Resources for Sentiment Analysis Projects (+Python)
Asked on 2021-02-06 19:53 by Michelle W.
Hi folks! I'm working on a sentiment analysis portfolio project this weekend. This seems like a popular topic so I thought I'd share a few data sets and libraries so maybe you won't have to spend so much time on google! :D
Prebuilt Python Libraries and Models
- Hugging Face models. There are a few that seem to be best here!
- Twitter sentiment model based on 58 million Tweets and using roBERTa, so using really recent model developments.
- Product sentiment model that is multilingual. For my purposes, I've only been looking at English models, and this has a big one. Their self-reported accuracy is only 67% though (on 5 star reviews).
- Stanford NLP (Python bindings). Great research institute and library. The core is Java-based but I believe this library is the Python binding. Has out of the box sentiment classification.
- TextBlob. Has out of the box sentiment and objectivity classifiers. Honestly, I don't know if I feel good about the quality of models but if you need something quick and easy, then this is quick an easy.
I've been avoiding these but I know some people prefer these when explainability is more important than model performance.
If you want to build your own models, these data sets seem like a good place to start!
- TweetEval.

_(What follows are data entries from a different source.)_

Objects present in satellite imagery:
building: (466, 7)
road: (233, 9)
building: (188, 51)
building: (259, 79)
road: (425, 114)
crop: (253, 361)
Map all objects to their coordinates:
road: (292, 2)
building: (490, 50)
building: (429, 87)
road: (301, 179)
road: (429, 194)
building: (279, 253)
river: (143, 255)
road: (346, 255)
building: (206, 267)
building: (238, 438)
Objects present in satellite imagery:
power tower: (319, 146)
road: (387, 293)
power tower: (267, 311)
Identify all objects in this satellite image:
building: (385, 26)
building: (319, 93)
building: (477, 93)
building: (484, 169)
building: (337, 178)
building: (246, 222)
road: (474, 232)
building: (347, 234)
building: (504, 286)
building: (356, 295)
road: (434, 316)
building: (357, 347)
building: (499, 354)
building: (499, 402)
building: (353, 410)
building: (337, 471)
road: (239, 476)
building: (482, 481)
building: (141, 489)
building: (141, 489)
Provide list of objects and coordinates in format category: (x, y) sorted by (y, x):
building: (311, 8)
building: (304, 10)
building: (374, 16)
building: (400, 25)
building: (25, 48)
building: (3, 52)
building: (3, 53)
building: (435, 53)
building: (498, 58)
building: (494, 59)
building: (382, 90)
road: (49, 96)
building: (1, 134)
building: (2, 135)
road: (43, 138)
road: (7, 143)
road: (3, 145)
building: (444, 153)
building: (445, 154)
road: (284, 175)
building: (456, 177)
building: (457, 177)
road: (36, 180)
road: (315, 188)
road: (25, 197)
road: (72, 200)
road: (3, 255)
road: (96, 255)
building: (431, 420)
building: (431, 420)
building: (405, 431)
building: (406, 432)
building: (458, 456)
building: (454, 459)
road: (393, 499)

A really big data set of Tweets, along with sentiment associated with them.
- Yelp. Restaurant reviews.
- Movie reviews.
- Amazon product reviews. Like a lot of them.

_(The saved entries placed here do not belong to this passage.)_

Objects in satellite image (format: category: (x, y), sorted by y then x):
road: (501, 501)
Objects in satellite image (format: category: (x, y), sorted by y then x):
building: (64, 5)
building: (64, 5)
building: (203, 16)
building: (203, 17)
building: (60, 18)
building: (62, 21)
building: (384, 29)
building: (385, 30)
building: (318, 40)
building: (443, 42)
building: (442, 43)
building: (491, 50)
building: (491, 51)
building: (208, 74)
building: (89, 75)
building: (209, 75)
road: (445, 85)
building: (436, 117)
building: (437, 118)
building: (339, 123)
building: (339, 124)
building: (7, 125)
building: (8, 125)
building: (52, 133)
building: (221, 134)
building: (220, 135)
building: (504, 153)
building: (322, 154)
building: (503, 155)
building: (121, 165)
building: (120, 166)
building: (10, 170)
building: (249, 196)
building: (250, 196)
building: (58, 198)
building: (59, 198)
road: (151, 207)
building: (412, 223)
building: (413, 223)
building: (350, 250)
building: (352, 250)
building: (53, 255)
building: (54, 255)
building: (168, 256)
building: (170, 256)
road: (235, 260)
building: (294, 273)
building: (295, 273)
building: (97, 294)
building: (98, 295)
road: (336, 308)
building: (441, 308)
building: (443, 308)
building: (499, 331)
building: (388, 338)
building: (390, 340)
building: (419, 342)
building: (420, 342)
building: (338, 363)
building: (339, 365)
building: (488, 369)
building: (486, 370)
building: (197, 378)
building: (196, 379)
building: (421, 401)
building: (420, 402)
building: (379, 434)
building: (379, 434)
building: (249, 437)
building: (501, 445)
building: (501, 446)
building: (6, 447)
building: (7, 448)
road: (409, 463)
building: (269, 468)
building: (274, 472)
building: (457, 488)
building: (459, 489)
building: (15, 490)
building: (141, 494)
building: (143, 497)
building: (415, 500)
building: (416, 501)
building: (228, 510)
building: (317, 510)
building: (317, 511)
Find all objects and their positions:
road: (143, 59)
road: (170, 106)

- Airline Tweets. Lots of Tweets about airlines (customer service) with sentiment analysis labels.
- Person Sentiment. Labels for people in the news based on specific articles. This data set feels really unique compared to the ones above.
- Political Sentiment. Looks at various aspects of political statements, and includes sentiment towards specific parties in the Tweets.
I hope this is helpful for people. If anyone has other examples, super curious about them!